YOUR TASK: The answer consists of one number: how many lines of the data below include the string "JNICALL".

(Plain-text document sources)
--------------------------------
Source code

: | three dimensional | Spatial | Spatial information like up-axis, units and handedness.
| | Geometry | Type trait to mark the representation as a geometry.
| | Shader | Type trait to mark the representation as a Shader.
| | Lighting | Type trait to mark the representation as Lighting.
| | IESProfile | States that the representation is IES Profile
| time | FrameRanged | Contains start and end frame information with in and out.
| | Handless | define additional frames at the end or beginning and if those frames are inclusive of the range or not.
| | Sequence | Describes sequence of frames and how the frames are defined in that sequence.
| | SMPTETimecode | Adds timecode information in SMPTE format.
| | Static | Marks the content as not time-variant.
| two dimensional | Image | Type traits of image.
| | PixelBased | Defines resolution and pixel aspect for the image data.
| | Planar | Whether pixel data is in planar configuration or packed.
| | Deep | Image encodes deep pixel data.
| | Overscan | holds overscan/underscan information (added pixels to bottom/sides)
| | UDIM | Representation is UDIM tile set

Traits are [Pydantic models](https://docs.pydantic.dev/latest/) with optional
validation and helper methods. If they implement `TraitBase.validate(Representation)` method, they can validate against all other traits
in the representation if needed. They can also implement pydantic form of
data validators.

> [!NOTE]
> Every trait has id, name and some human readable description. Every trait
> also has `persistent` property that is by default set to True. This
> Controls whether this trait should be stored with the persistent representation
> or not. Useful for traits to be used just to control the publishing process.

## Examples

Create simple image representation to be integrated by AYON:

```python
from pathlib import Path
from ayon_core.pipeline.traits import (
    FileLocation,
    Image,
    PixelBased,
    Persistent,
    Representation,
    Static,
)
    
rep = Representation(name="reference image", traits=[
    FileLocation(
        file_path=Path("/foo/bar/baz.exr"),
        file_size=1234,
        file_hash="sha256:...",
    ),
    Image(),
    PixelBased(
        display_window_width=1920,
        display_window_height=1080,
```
--------------------------------
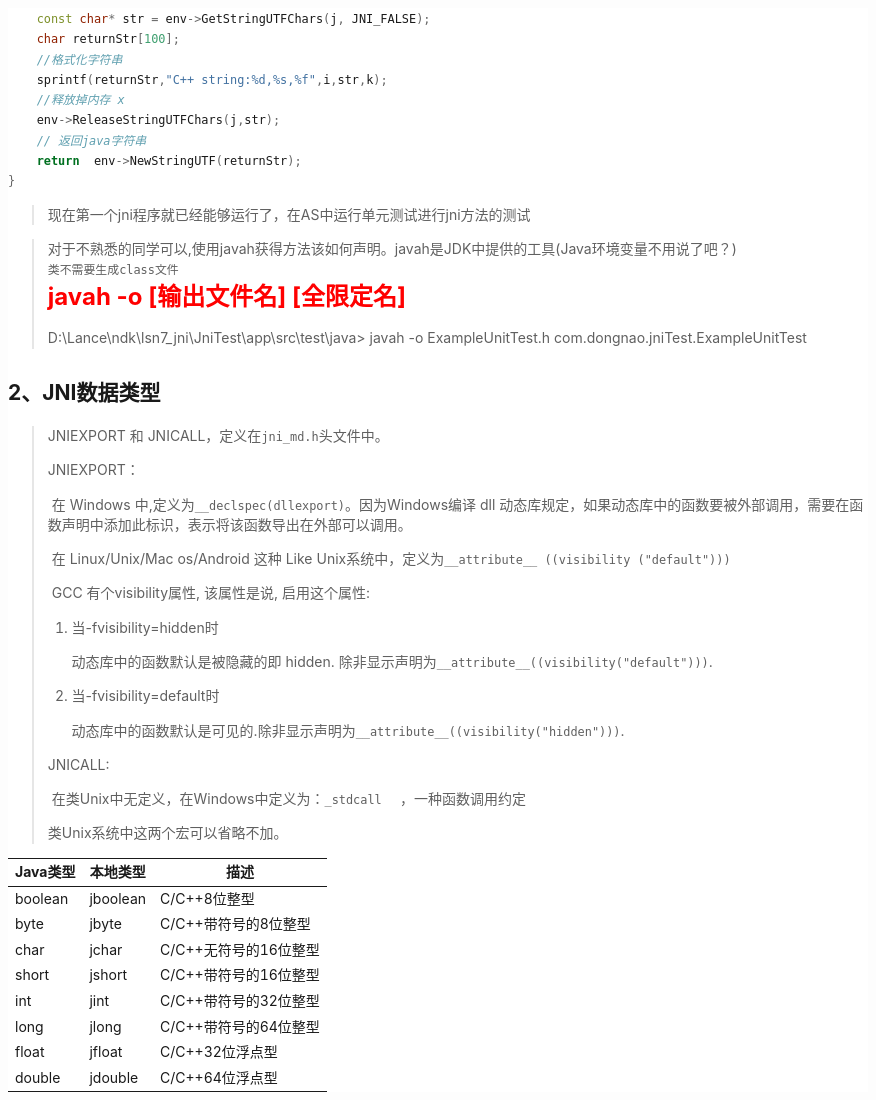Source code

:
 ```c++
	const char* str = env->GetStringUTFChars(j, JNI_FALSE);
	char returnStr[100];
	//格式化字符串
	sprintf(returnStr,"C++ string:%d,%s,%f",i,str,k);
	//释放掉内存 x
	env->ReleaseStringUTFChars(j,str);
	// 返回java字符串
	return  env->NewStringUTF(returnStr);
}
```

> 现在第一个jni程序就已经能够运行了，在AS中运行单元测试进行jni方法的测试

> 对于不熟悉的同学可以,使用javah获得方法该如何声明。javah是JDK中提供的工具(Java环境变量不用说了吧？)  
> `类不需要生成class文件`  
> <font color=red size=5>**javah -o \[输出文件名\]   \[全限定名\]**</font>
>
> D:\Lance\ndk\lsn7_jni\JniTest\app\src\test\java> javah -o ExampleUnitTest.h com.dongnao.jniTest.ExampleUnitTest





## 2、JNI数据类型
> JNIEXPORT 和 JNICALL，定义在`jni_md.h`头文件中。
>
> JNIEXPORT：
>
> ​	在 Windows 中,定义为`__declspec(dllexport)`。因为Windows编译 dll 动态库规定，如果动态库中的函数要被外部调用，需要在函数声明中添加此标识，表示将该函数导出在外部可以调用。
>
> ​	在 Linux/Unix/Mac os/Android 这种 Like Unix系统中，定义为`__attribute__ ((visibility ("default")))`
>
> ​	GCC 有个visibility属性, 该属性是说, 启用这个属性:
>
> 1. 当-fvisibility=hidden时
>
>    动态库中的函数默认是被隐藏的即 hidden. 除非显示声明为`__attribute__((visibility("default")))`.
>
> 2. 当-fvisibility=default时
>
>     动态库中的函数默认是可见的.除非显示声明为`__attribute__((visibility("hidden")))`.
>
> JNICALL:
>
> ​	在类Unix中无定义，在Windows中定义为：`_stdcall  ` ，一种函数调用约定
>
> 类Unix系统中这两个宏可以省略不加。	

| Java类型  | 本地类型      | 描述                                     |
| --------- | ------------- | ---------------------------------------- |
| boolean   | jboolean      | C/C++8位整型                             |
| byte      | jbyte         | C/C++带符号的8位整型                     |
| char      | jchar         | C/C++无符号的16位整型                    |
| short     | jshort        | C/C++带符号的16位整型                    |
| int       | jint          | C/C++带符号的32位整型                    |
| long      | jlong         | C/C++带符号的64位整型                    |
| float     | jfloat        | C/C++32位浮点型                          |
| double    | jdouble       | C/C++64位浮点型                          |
--------------------------------
SOLUTION FOR THIS PROBLEM: 2